## Excerpt provided
2011/03/25

"Health" and "Care" and the lady in the library

Yesterday I met a woman. I'll call her M. She was in the library, looking stunned, looking lost, looking brave anyway. There was no one else in the library at the time but the two kids she'd brought in with her, and she and I got to talking. She'd had a terrible health scare and been in the hospital for a few days. They told her she has diabetes and if she'll lose fifty pounds, it will go away. And, I'm sure they're right. But she was on her own to do it.

Now, if you ask me, that, right there, that one lady - that's what's wrong with our system. The system we have right now is little more than a collection of autonomous individuals and financial incentives, and frankly, if financial incentives aren't really part of your life you don't have the personal power for autonomy.

Also this week, I heard a broadcast of Think Out Loud, and found out that, long before the national initiative, Oregon's been working on changing the actual system. They've got a plan ready to propose. It all sounds realistic, practical, compassionate, and fiscally responsible, and I hope hope hope they succeed at this. It will change in the nation when it begins to change state by state, I think. Godspeed, Oregon. God's blessing on you in this effort. Seriously. It needs to happen.

The Medical Home clinic in Lebanon, Oregon, is a good example of how things can work better. Dr. Rick Wopat was on the Think Out Loud broadcast, and his answers to "how does it work?" are well worth listening to.

I wish I could send M. to his clinic. (It's not even in our state. No one could send her there.) There's only so much I'm allowed to do as an employee - and I found as many resources for her as I could, and talked to her at length. What she needs in compassionate care that doesn't make her feel so alone and frightened. M. needs a behavioral therapy counselor, and a nutritionist - not one rushed, annoyed, fee-for-service doctor who's "rude" and "mean." She needs to avoid decades of expensive care by means of immediate and effective support. She needs to be seen as a person, not as a case, and if someone would work with her, she's one person who's ready to work. Now. Another few months of this kind of panic and fear and overwhelm, and she probably won't be ready anymore.

In fact, M. and I and you and everyone - we need HEALTH care ... not malady management.

5 comments:

Lynn S said...

But the million dollar question is this: Will Oregon's health care innovation REALLY transform the system from "malady management" to the kind of utopian health care we all wish we could have?
Everyone would love that kind of health care, but will socialized medicine garner that result?

Stephanie said...

Well ...

1. I do not ask for utopia. I ask for compassionate care that makes sense, and which takes a whole person into account, and which does this before there is a cataclysmic and expensive event.

2. The system we have now is expensive, and if that same amount of money were rearranged, it could easily cover the sort of care offered to other civilized nations. We're really good at what we do - we're just doing it stupidly.

3. And mostly, there is no "us" and "them." There is only humanity, all of whom deserve dignity and compassion. The yee-haw method of every man for himself blames all ill events on the one to whom they happened. This, to my mind, is neither realistic, mature, humanitarian, nor Christian.

False choice: Current System vs. "Socialized" Medicine

Real choice: Current System vs. a completely different arrangement that uses the dollars currently in the system in a more sensible and compassionate way

dogwooddiarist said...

Amen, Stephanie.

Lilith Eve said...

Stephanie isn't asking for Utopia, and neither are the rest of us. We also don't want completely socialized medicine. We are in a mixed-economy. No pure capitalist society has ever worked. So why not have a mixed-economy health care approach?

Douglas Bienert said...

Somewhere between Utopia and an $800 bill for a 15min doctor visit and a simple perscription for penicillin is a workable health care system.

## Your goal
Return the part of the health care post from "Stephanie said..." to "and expensive event." word for word.

## Dataset extract
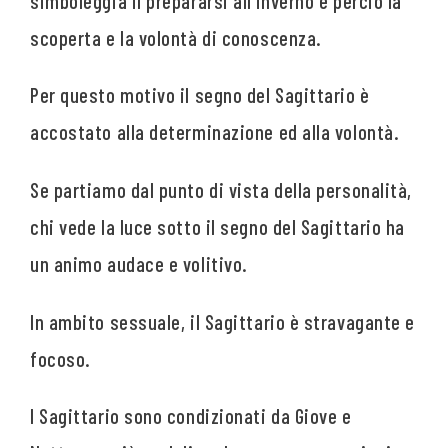
simboleggia il prepararsi all’inverno e perciò la
scoperta e la volontà di conoscenza.
Per questo motivo il segno del Sagittario è
accostato alla determinazione ed alla volontà.
Se partiamo dal punto di vista della personalità,
chi vede la luce sotto il segno del Sagittario ha
un animo audace e volitivo.
In ambito sessuale, il Sagittario è stravagante e
focoso.
I Sagittario sono condizionati da Giove e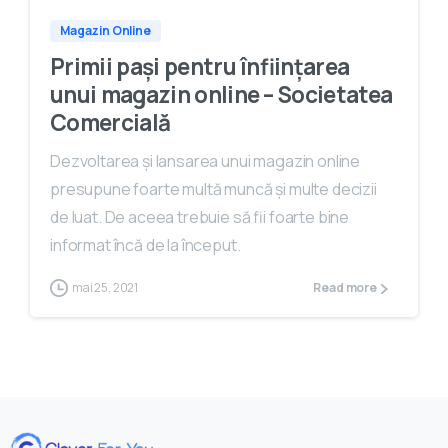
Magazin Online
Primii pași pentru înființarea
unui magazin online – Societatea
Comercială
Dezvoltarea și lansarea unui magazin online
presupune foarte multă muncă și multe decizii
de luat. De aceea trebuie să fii foarte bine
informat încă de la început.
mai 25, 2021
Read more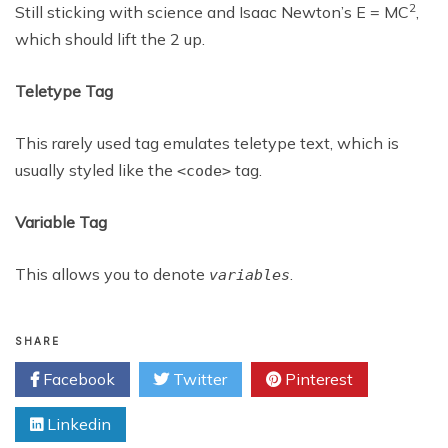
2
Still sticking with science and Isaac Newton’s E = MC
,
which should lift the 2 up.
Teletype Tag
This rarely used tag emulates teletype text, which is
usually styled like the
tag.
<code>
Variable Tag
This allows you to denote
.
variables
SHARE
Facebook
Twitter
Pinterest
Linkedin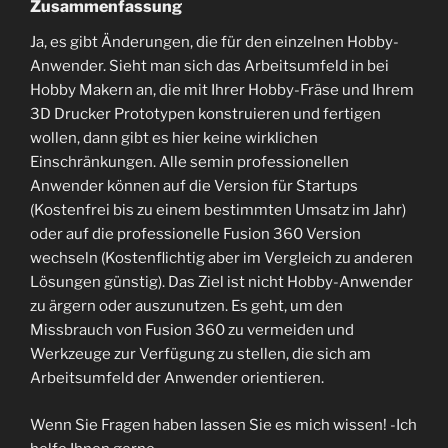
Zusammenfassung
Ja, es gibt Änderungen, die für den einzelnen Hobby-
Anwender. Sieht man sich das Arbeitsumfeld in bei
Hobby Makern an, die mit Ihrer Hobby-Fräse und Ihrem
3D Drucker Prototypen konstruieren und fertigen
wollen, dann gibt es hier keine wirklichen
Einschränkungen. Alle semin professionellen
Anwender können auf die Version für Startups
(Kostenfrei bis zu einem bestimmten Umsatz im Jahr)
oder auf die professionelle Fusion 360 Version
wechseln (Kostenflichtig aber im Vergleich zu anderen
Lösungen günstig). Das Ziel ist nicht Hobby-Anwender
zu ärgern oder auszunutzen. Es geht, um den
Missbrauch von Fusion 360 zu vermeiden und
Werkzeuge zur Verfügung zu stellen, die sich am
Arbeitsumfeld der Anwender orientieren.
Wenn Sie Fragen haben lassen Sie es mich wissen! -Ich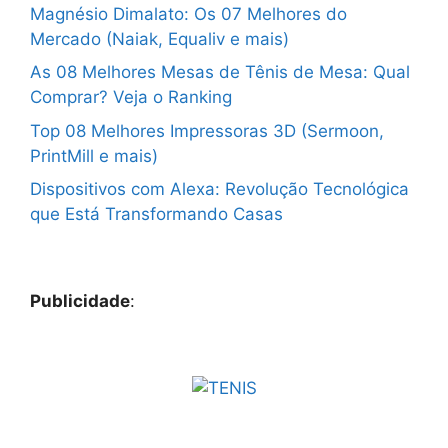
Magnésio Dimalato: Os 07 Melhores do
Mercado (Naiak, Equaliv e mais)
As 08 Melhores Mesas de Tênis de Mesa: Qual
Comprar? Veja o Ranking
Top 08 Melhores Impressoras 3D (Sermoon,
PrintMill e mais)
Dispositivos com Alexa: Revolução Tecnológica
que Está Transformando Casas
Publicidade
: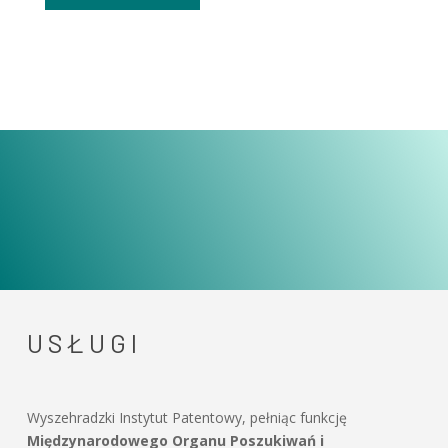
USŁUGI
Wyszehradzki Instytut Patentowy, pełniąc funkcję
Międzynarodowego Organu Poszukiwań i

## Exercise answer
Stephanie said...

Well ...

1. I do not ask for utopia. I ask for compassionate care that makes sense, and which takes a whole person into account, and which does this before there is a cataclysmic and expensive event.